[[ Text for analysis, beginning ]]

Keefe D Tupac murder
Keefe D (pictured), who made the bombshell confession during a taped conversation under immunity, was riding in the car with Anderson on the night Tupac was killed
He is considered one of the greatest rappers in hip hop history, but Tupac Shakur's career came to a tragic end when he was murdered in a drive-by shooting in 1996.

Despite the myriad of conspiracy theories and attempts to solve the case of his murder, the identity of the gunman that took Tupac's life has remained a mystery for 22 years.

But the truth may have just been revealed in an interview with Tupac murder suspect Duane Keith Davis - also known as 'Keefe D'.

While filming the 10-part Netflix docuseries 'Unsolved, the Tupac and Biggie Murders', Keefe D revealed it was his nephew that pulled the trigger.

[[ Text for analysis, end ]]

■ Tasks to perform:
A - For the article on Tupac's murder above, decide whether each statement agrees with it: (i) Tupac was killed in a drive-by shooting in 1996; (ii) Keefe D said he fired the shots himself; (iii) the Netflix docuseries has eight parts. Answer yes or no for each and quote the words that settle it.
B - Shorten the paragraph of the article on Tupac's murder that begins "He is considered one of the greatest rappers," keeping its main facts.
C - Copy the article on Tupac's murder word for word, from "Keefe D Tupac" up to and including "for 22 years.".

[[ Recorded information, beginning ]]

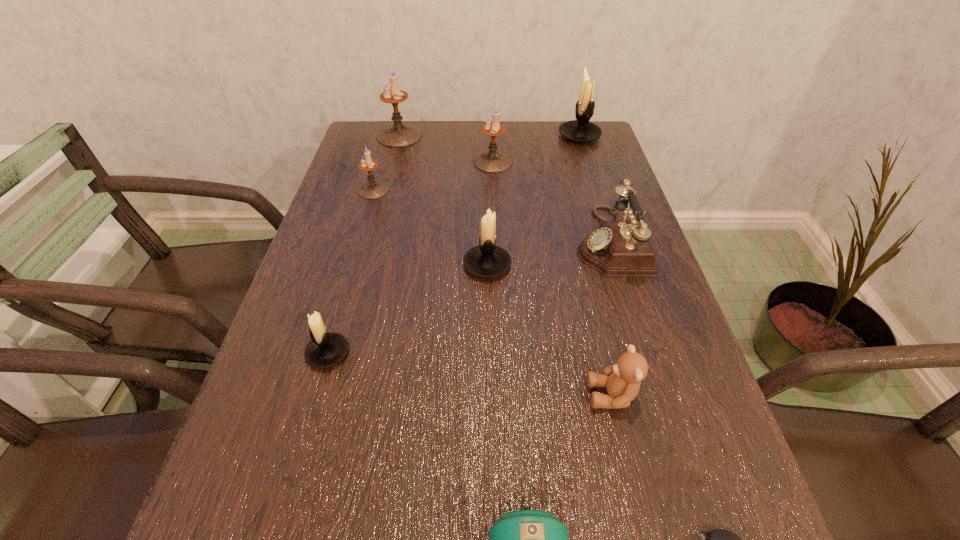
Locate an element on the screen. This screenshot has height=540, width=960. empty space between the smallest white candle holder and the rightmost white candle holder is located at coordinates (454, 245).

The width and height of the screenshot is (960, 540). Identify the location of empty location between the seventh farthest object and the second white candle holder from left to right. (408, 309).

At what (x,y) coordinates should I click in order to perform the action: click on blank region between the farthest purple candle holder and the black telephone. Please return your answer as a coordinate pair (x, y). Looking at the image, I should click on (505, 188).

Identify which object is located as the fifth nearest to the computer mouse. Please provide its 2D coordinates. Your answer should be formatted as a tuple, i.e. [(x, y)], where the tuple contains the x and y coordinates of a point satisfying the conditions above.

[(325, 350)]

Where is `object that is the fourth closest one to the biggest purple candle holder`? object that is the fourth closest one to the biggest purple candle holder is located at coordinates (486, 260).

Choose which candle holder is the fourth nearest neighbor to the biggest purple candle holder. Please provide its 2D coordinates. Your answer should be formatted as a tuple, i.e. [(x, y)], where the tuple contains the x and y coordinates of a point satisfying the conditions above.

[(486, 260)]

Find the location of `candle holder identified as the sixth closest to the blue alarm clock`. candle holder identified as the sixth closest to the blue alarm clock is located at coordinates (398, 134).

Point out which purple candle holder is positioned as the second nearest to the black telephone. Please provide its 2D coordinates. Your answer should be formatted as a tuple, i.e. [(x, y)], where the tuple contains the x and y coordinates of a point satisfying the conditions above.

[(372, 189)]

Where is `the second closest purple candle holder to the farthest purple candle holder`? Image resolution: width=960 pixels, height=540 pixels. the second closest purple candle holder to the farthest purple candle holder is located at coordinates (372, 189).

[[ Recorded information, end ]]

■ Answers:
A -
(i) Yes: "he was murdered in a drive-by shooting in 1996"
(ii) No: "Keefe D revealed it was his nephew that pulled the trigger"
(iii) No: "the 10-part Netflix docuseries"

B - Tupac Shakur, seen as one of hip hop's greatest rappers, was murdered in a 1996 drive-by shooting.

C -
Keefe D Tupac murder
Keefe D (pictured), who made the bombshell confession during a taped conversation under immunity, was riding in the car with Anderson on the night Tupac was killed
He is considered one of the greatest rappers in hip hop history, but Tupac Shakur's career came to a tragic end when he was murdered in a drive-by shooting in 1996.

Despite the myriad of conspiracy theories and attempts to solve the case of his murder, the identity of the gunman that took Tupac's life has remained a mystery for 22 years.